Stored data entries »
------------

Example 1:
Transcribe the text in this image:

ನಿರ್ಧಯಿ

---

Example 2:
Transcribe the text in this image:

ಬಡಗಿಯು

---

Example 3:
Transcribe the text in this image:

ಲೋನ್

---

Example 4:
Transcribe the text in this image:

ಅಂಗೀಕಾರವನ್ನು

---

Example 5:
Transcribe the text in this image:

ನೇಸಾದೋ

------------

Task details » Print every record above. Keep each one exactly as it is.

Problem solution »
Example 1:
Transcribe the text in this image:

ನಿರ್ಧಯಿ

---

Example 2:
Transcribe the text in this image:

ಬಡಗಿಯು

---

Example 3:
Transcribe the text in this image:

ಲೋನ್

---

Example 4:
Transcribe the text in this image:

ಅಂಗೀಕಾರವನ್ನು

---

Example 5:
Transcribe the text in this image:

ನೇಸಾದೋ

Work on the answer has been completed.